Für Bernhard Watzl, den ehemaligen Leiter des Instituts für Physiologie und Biochemie der Ernährung am Max Rubner-Institut, zeigt die Übersichtsarbeit vor allem, dass Menge und Qualität der Ernährung entscheidend für ein langes Leben seien. «Es gilt, eher zu wenig Energie aufzunehmen als zu viel.» Zu den dahinterliegenden Mechanismen im Körper erklärt er: «Je mehr ein System gefordert ist, desto mehr verschleißt es.» Wichtig sei vielmehr, den Körper auf niedrigem Niveau zu fordern.
Beim Thema Fasten ist Watzl allerdings weniger überzeugt von der bisherigen Datenlage als Longo: «Fasten ist nur etwas für die Menschen, die es nicht schaffen, ihre Energieaufnahme zu begrenzen», sagte er. Dann könne der zeitweise Verzicht auf Nahrung etwa helfen, bestimmte Rezeptoren im Körper wieder zu sensibilisieren.
Generell sei es im Lauf eines Lebens nie zu spät für gesunde Ernährung, betont Watzl. Bei manchen Erkrankungen, die über Jahrzehnte hinweg im Körper entstehen, gelte aber: je früher, desto besser. Longo antwortete auf dpa-Anfrage, dass sich selbst bei 60- oder 80-Jährigen laut einer Studie die Lebenserwartung noch um mehrere Jahre steigern ließ, wenn viele der auch von ihm propagierten Vorschläge umgesetzt wurden.

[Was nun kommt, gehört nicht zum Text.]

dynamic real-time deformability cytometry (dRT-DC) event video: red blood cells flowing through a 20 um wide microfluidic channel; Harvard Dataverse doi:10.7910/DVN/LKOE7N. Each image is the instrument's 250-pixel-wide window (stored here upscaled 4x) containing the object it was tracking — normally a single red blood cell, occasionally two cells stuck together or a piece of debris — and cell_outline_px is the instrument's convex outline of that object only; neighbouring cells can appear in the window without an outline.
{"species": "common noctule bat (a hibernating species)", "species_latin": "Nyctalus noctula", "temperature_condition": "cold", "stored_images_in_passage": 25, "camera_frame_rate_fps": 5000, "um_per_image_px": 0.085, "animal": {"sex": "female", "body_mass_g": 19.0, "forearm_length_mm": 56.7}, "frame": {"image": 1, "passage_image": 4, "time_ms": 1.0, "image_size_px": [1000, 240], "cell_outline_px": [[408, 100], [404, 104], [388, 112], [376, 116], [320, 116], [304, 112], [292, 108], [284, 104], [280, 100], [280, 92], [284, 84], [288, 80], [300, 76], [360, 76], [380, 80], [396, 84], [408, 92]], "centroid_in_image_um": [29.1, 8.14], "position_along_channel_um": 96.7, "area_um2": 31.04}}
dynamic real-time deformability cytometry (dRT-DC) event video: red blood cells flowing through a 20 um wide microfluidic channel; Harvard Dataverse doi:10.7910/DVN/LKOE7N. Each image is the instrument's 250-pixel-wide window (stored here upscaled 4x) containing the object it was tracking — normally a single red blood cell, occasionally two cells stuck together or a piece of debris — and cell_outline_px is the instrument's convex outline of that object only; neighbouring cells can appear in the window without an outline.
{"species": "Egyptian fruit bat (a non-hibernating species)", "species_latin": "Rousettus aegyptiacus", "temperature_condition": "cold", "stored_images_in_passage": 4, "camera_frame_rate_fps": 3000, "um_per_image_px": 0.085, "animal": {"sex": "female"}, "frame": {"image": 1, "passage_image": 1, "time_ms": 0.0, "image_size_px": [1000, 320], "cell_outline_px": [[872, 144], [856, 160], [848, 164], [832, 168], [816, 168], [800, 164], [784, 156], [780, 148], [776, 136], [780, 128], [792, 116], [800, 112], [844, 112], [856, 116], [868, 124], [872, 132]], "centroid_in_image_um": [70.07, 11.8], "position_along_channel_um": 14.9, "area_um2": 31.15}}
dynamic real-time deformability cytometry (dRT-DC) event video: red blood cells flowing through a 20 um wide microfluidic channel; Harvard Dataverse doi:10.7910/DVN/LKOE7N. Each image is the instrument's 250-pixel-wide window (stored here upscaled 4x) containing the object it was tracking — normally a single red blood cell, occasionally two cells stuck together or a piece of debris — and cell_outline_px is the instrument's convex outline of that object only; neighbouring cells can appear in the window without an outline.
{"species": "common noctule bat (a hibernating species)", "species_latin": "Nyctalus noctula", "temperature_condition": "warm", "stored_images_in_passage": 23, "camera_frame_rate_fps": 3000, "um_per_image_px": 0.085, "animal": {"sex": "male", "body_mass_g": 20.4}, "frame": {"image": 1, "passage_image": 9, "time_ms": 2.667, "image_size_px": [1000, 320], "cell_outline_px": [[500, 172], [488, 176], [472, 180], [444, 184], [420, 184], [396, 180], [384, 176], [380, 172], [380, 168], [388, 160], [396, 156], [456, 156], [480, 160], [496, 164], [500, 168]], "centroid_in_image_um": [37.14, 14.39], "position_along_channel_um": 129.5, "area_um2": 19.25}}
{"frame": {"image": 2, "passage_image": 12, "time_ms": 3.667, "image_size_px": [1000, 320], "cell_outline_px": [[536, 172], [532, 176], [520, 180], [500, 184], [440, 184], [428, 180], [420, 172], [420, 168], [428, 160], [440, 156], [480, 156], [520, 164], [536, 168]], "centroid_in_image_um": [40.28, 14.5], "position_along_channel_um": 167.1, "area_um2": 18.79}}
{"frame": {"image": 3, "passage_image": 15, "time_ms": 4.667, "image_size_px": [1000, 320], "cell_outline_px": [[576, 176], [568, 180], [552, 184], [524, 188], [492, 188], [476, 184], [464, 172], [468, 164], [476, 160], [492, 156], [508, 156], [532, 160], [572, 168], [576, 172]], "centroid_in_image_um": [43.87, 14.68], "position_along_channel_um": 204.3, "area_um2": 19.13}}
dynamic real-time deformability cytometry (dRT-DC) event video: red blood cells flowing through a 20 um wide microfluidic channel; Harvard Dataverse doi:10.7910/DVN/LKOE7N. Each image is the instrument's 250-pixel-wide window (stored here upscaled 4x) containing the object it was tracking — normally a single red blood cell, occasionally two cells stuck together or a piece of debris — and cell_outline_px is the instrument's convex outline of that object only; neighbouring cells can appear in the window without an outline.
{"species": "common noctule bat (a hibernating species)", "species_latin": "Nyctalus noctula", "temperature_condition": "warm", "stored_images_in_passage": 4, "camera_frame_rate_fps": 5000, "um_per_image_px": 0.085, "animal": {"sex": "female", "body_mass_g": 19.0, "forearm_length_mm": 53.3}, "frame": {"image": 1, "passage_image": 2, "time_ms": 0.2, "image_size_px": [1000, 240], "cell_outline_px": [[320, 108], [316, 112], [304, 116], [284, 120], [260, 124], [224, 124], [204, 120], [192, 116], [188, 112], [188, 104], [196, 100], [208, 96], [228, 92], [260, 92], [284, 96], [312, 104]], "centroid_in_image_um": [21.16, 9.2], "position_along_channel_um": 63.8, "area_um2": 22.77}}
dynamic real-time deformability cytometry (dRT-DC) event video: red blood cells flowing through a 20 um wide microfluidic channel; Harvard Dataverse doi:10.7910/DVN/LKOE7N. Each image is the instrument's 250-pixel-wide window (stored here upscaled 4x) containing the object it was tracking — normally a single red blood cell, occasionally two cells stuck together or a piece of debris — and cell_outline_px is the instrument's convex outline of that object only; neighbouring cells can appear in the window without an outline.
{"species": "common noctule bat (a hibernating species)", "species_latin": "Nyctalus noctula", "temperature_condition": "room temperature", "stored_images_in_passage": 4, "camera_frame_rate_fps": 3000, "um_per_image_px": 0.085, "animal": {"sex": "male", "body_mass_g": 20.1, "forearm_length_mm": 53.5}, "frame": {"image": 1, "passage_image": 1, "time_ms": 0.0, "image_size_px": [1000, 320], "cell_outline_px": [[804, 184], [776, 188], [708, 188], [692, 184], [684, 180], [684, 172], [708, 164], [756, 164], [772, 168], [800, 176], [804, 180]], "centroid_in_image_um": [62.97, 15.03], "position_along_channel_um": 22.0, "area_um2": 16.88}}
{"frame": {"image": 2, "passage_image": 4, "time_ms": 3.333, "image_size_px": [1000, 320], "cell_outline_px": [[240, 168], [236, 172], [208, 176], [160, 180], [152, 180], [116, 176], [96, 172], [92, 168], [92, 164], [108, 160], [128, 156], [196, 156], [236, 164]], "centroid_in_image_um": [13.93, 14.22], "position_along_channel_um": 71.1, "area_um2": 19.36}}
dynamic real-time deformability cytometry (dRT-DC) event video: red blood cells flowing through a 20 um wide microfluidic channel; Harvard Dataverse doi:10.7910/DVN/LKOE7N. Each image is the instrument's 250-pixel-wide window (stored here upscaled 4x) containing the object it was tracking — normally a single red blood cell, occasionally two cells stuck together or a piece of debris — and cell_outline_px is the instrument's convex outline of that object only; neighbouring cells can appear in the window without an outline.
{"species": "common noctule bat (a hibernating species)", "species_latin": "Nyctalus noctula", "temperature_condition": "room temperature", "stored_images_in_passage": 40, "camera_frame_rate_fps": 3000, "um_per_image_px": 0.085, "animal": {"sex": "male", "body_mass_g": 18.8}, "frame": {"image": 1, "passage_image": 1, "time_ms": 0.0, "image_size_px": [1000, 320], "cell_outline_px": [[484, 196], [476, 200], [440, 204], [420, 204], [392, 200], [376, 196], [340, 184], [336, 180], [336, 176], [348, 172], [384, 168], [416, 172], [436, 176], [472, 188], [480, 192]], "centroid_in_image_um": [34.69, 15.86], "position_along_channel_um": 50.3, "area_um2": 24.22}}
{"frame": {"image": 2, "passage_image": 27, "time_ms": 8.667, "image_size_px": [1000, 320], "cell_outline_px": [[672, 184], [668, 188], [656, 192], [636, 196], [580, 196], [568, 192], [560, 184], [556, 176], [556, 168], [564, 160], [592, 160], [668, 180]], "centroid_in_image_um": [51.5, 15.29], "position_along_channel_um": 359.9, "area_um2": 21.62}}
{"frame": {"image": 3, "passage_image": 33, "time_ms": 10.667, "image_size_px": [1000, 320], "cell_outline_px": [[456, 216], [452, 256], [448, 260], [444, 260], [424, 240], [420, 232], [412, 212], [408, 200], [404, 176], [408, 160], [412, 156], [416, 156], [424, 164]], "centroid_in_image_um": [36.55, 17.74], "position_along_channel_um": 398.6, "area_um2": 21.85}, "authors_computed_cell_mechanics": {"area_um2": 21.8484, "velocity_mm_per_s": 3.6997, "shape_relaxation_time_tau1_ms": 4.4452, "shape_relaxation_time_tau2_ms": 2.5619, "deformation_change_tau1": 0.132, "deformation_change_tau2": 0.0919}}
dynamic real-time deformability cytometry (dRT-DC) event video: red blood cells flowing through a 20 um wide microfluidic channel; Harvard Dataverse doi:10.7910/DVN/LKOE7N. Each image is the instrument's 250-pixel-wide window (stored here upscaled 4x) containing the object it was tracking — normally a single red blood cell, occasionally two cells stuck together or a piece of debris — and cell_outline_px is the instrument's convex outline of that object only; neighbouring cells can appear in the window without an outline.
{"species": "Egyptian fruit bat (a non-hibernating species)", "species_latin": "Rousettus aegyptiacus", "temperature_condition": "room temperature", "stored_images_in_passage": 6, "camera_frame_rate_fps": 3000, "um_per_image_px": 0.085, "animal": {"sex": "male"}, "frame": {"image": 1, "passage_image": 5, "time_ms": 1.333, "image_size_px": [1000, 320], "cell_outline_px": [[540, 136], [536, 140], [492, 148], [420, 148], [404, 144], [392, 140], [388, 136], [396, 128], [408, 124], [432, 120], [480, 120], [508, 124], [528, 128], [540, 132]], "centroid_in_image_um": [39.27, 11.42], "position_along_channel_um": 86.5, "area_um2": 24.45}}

Bei der Qualität der Nahrung sieht Watzl so manche Gewohnheiten hierzulande als positiv an: etwa Vollkornbrot oder Müsli zu essen. «Auf das Brot kommen aber schnell zu viel Käse oder Wurst. Oder es wird helles Brot gegessen.»
Generell raten Longo und Anderson zu kleinen Veränderungen der Ernährung und raten von radikaler Umstellung ab. Viele dürften das Problem von Diätversuchen kennen: Ist der Plan zu restriktiv, lässt er sich nicht auf Dauer durchhalten. Ein Jojo-Effekt ist die Folge.